DATA UNDER STUDY ::
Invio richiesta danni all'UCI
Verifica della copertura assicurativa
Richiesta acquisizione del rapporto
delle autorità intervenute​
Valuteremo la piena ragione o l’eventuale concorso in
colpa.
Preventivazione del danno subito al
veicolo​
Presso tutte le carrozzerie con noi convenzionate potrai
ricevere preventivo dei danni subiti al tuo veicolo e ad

==

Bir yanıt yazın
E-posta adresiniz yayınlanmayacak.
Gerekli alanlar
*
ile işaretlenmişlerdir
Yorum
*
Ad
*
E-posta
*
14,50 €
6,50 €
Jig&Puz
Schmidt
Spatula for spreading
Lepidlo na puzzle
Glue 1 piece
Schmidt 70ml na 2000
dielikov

TASK DIRECTIONS :: Using the records above, set down exactly the lines from the one with "delle autorità intervenute​" through the one with "ricevere preventivo dei", inclusive, and nothing more.

RESPONSE TO THIS EXERCISE ::
delle autorità intervenute​
Valuteremo la piena ragione o l’eventuale concorso in
colpa.
Preventivazione del danno subito al
veicolo​
Presso tutte le carrozzerie con noi convenzionate potrai
ricevere preventivo dei danni subiti al tuo veicolo e ad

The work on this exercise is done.